QuadriLiteral

joined 1 year ago
[–] [email protected] 2 points 1 month ago (1 children)

Huh odd, I guess it depends quite heavily on the system? Just to check I cleaned my build folder and am building now, ~700 files that take around 5 minutes to compile. I don't notice a thing, CPU (Ryzen 7 7700X ) is fully maxed out. I know that I do notice it on my laptop, but there reducing from 16 to 12 or even 14 is enough. Having to reduce to 4 is very different from what I experience. Currently on manjaro, the laptop has ubuntu.

[–] [email protected] 2 points 1 month ago* (last edited 1 month ago) (3 children)

If you don't want compilation to take all cores, use one or two cores less for the compile. I frequently compile C++ code, almost always I just let it max out 100%, haven't been really bothered by the lag. When I'm in a teams meeting for instance it can cause noticable lag so then I do ninja -n 8 or ninja -n 12 and problem solved.
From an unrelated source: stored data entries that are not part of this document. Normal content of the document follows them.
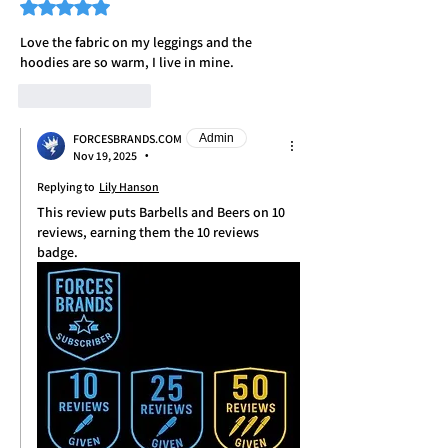
Rated 5 out of 5 stars.
Love the fabric on my leggings and the 
hoodies are so warm, I live in mine. 
Like
Reply
FORCESBRANDS.COM
Admin
Nov 19, 2025
•
Replying to
Lily Hanson
This review puts Barbells and Beers on 10 
reviews, earning them the 10 reviews 
badge. 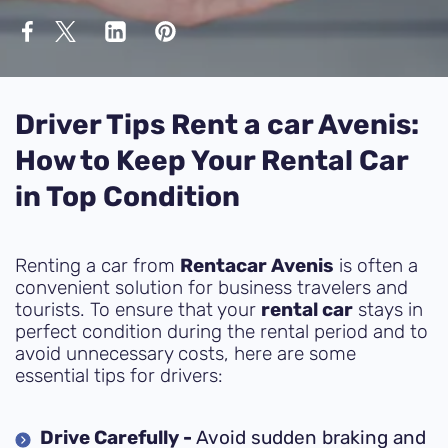
Driver Tips Rent a car Avenis:
How to Keep Your Rental Car
in Top Condition
Renting a car from
Rentacar Avenis
is often a
convenient solution for business travelers and
tourists. To ensure that your
rental car
stays in
perfect condition during the rental period and to
avoid unnecessary costs, here are some
essential tips for drivers:
Drive Carefully -
Avoid sudden braking and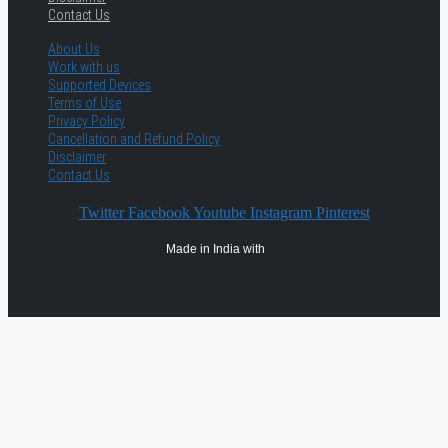
Contact Us
About Us
Work with us
Supported Devices
Terms of Use
Privacy Policy
Cancellation and Refund Policy
Disclaimer
Contact Us
Twitter
Facebook
Youtube
Instagram
Pinterest
Made in India with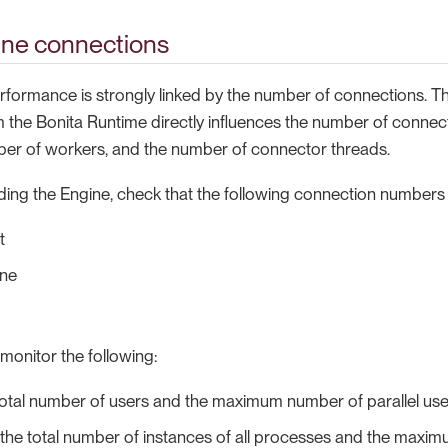
ine connections
rformance is strongly linked by the number of connections. 
 the Bonita Runtime directly influences the number of connec
er of workers, and the number of connector threads.
ding the Engine, check that the following connection numbers
t
ine
monitor the following:
total number of users and the maximum number of parallel us
the total number of instances of all processes and the maxim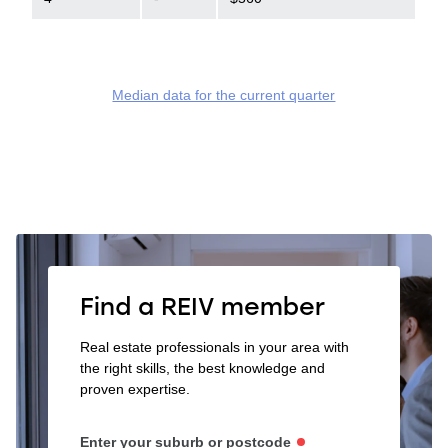
Median data for the current quarter
Find a REIV member
Real estate professionals in your area with
the right skills, the best knowledge and
proven expertise.
Enter your suburb or postcode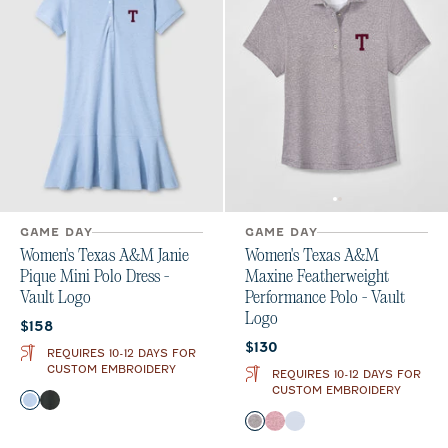
GAME DAY
GAME DAY
Women's Texas A&M Janie
Women's Texas A&M
Pique Mini Polo Dress -
Maxine Featherweight
Vault Logo
Performance Polo - Vault
Logo
Current price:
$158
Current price:
$130
REQUIRES 10-12 DAYS FOR
CUSTOM EMBROIDERY
REQUIRES 10-12 DAYS FOR
CUSTOM EMBROIDERY
Color
Gulf Blue
Black
Color
Black
Maroon
Gulf Blue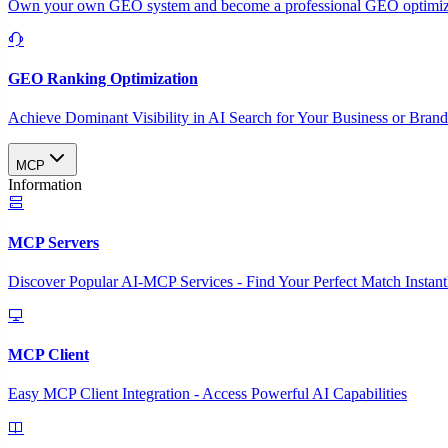
Own your own GEO system and become a professional GEO optimizat
GEO Ranking Optimization
Achieve Dominant Visibility in AI Search for Your Business or Bran
MCP
Information
MCP Servers
Discover Popular AI-MCP Services - Find Your Perfect Match Instant
MCP Client
Easy MCP Client Integration - Access Powerful AI Capabilities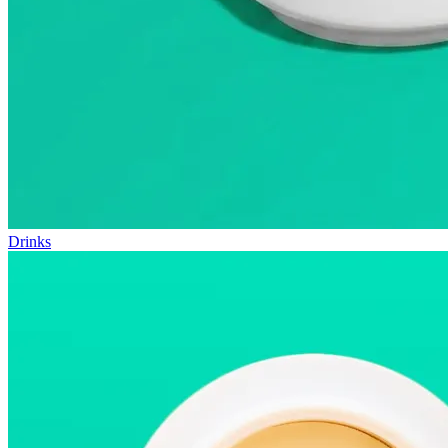
Drinks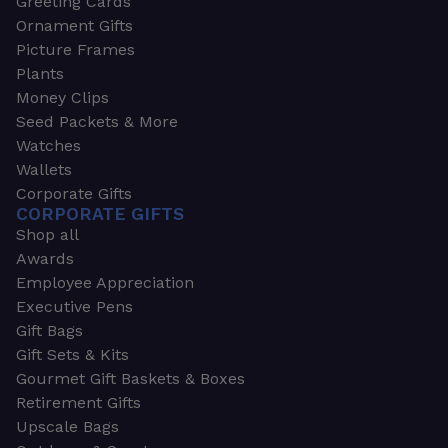
Greeting Cards
Ornament Gifts
Picture Frames
Plants
Money Clips
Seed Packets & More
Watches
Wallets
Corporate Gifts
CORPORATE GIFTS
Shop all
Awards
Employee Appreciation
Executive Pens
Gift Bags
Gift Sets & Kits
Gourmet Gift Baskets & Boxes
Retirement Gifts
Upscale Bags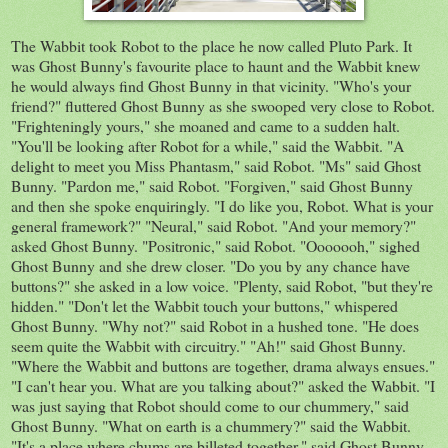
The Wabbit took Robot to the place he now called Pluto Park. It
was Ghost Bunny's favourite place to haunt and the Wabbit knew
he would always find Ghost Bunny in that vicinity. "Who's your
friend?" fluttered Ghost Bunny as she swooped very close to Robot.
"
Frighteningly
yours," she moaned and came to a sudden halt.
"
You'll
be looking after Robot for a while," said the Wabbit. "A
delight to meet you Miss Phantasm," said Robot. "Ms" said Ghost
Bunny. "Pardon me," said Robot. "Forgiven," said
Ghost
Bunny
and then she spoke enquiringly. "I do like you, Robot. What is your
general framework?" "Neural," said Robot. "And your memory?"
asked Ghost Bunny. "
Positronic
," said Robot. "
Ooooooh
," sighed
Ghost Bunny and she drew closer. "Do you by any chance have
buttons?" she asked in a low voice. "Plenty, said Robot, "but they're
hidden." "Don't let the Wabbit touch your buttons," whispered
Ghost
Bunny. "Why not?" said Robot in a hushed tone. "He does
seem quite the Wabbit with
circuitry." "Ah!" said Ghost Bunny.
"Where the Wabbit and buttons are together, drama always ensues."
"I can't hear you. What are you talking about?" asked the Wabbit. "I
was just saying that Robot should come to our
chummery
," said
Ghost Bunny. "What on earth is a
chummery
?" said the Wabbit.
"It's a place where chums are billeted together," said Ghost Bunny.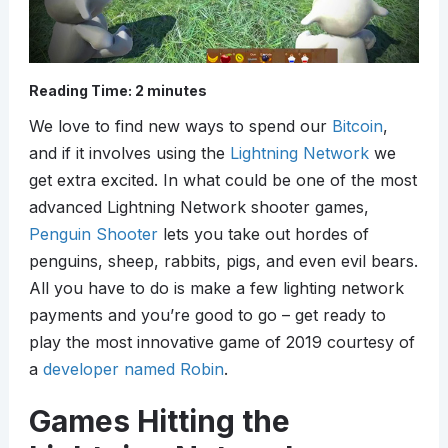
Reading Time:
2
minutes
We love to find new ways to spend our
Bitcoin
,
and if it involves using the
Lightning Network
we
get extra excited. In what could be one of the most
advanced Lightning Network shooter games,
Penguin Shooter
lets you take out hordes of
penguins, sheep, rabbits, pigs, and even evil bears.
All you have to do is make a few lighting network
payments and you’re good to go – get ready to
play the most innovative game of 2019 courtesy of
a
developer named Robin
.
Games Hitting the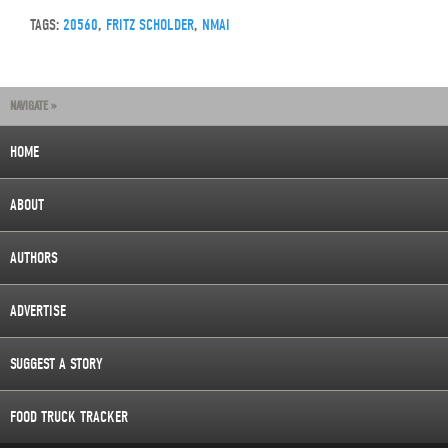
TAGS:
20560
,
FRITZ SCHOLDER
,
NMAI
NAVIGATE »
HOME
ABOUT
AUTHORS
ADVERTISE
SUGGEST A STORY
FOOD TRUCK TRACKER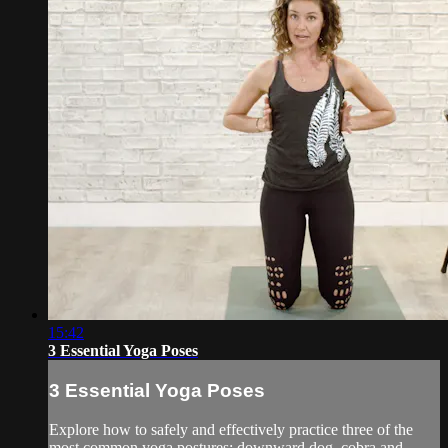
15:42
3 Essential Yoga Poses
3 Essential Yoga Poses
Explore how to safely and effectively practice three of the
most common yoga postures: downward dog, cobra and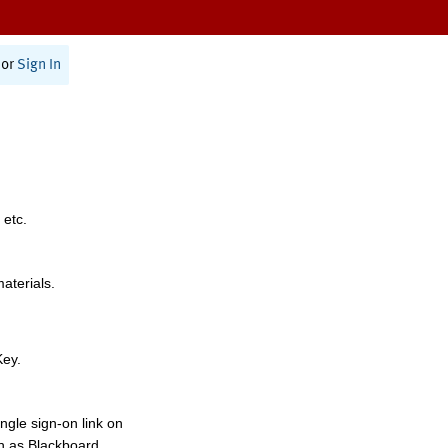
or
Sign In
 etc.
materials.
Key.
ngle sign-on link on
h as Blackboard,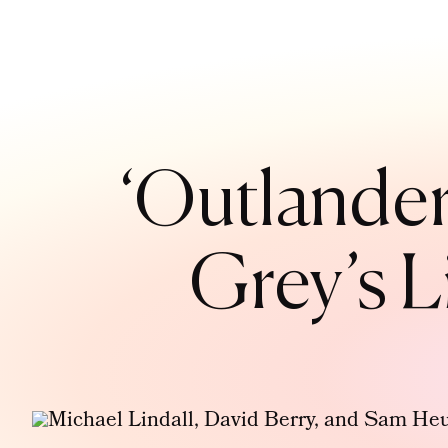
‘Outlander
Grey’s L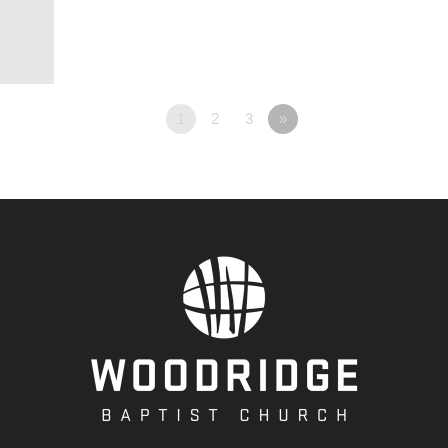
1
2
3
»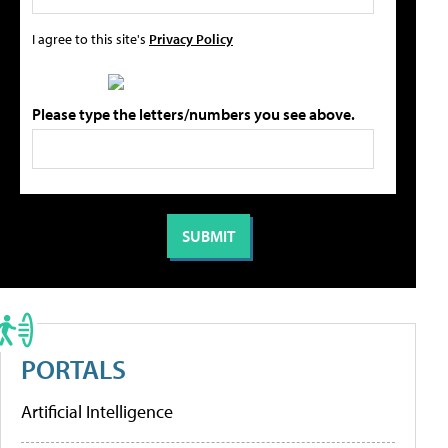
I agree to this site's
Privacy Policy
Please type the letters/numbers you see above.
PORTALS
Artificial Intelligence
[–] [email protected] 1 points 1 month ago

Cross-platform and performant, are there options besides C++ and rust?

[–] [email protected] 11 points 2 months ago (1 children)

I was very surprised yesterday to find out that Unreal Engine now offers native linux builds as well as linux targets. Works flawlessly too. So with all the hate linux seems to be getting from them from what you read in the occasional blog post, they must have devs working only on this support.

[–] [email protected] 2 points 2 months ago

Turns out you were the hacker all along

[–] [email protected] 3 points 2 months ago* (last edited 2 months ago)

Note that the scope of "New Circle" is much bigger than "just" memory safety: choice types, pattern matching, ...

[–] [email protected] 1 points 2 months ago (1 children)

Which problems did you experienced?

ccache folder size started becoming huge. And it just didn't speed up the project builds, I don't remember the details of why.

This might be the reason ccache only went so far in your projects. Precompiled headers either prevent ccache from working, or require additional tweaks to get around them.

Right, that might have been the reason.

To each its own, but with C++ projects the only way to not stumble upon lengthy build times is by only working with trivial projects. Incremental builds help blunt the pain but that only goes so far.

When I tried it I was working on a 100+ devs C++ project, 3/4M LOC, about as big as they come. Compilation of everything from scratch was an hour at the end. Switching to lld was a huge win, as well as going from 12 to compilation 24 threads. The code-base in a way you don't need to build everything to work on a specific part, using dynamically loaded libraries to inject functionality in the main app.

I was a linux dev there, the pch's worked, not as well as for MSVC where they made a HUGE difference. Otoh lld blows the microsoft linker out of the water, clean builds were faster on msvc, incremental faster on linux.

[–] [email protected] 1 points 3 months ago (3 children)

I've had mixed results with ccache myself, ending up not using it. Compilation times are much less of a problem for me than they were before, because of the increases in processor power and number of threads. This together with pchs and judicously forward declaring and including only what you use.

[–] [email protected] 1 points 3 months ago (1 children)

From the times Circle surfaces in discussions, I think I remember reading it's it not being open source that is holding back adoption? Not sure, anyway as a C++ dev i'd love to see one of the different approaches to fundamentally improving C++ take widespread hold.

[–] [email protected] 1 points 3 months ago

I guess this is go, and I don't know what the scoping is. In C++ I also suggest putting as much in the if as possible, because it limits the scope of the variables.

[–] [email protected] 2 points 3 months ago* (last edited 3 months ago) (6 children)

Such gains by limiting included headers is surprising to me, as it's the first thing anyone would suggest doing. Clang-tidy hints in QtCreator show warnings for includes that are not used. For me this works pretty well to keep build times due to headers under control. I wonder, if reducing the amount of included headers already yields such significant gains, what other gains can be had, and what LOC we're talking about. I've seen dramatic improvements by using pch for instance. Or isolating boost usage.

[–] [email protected] 2 points 4 months ago

I found basic functioning of worktrees to fail with submodules. The worktree doesn't know about submodules, and again and again messes up the links to it. Basic pulling, switching branches, ..., all of this frequently fails to work because the link to the submodule is broken. I ended up creating the submodules as worktrees of a separate checkout of the submodule repo, and recreating these submodule worktrees over and over. I pretty much stopped using worktrees at that point.

Have you tried the global git config to enable recursive over sub modules by default?

Nope, fingers crossed it helps for you ;) Unrelated to worktrees but: in the end I like submodules in theory but found them to be absolutely terrible in practice, that's without even factoring in the worktrees. So we went back to a monorepo.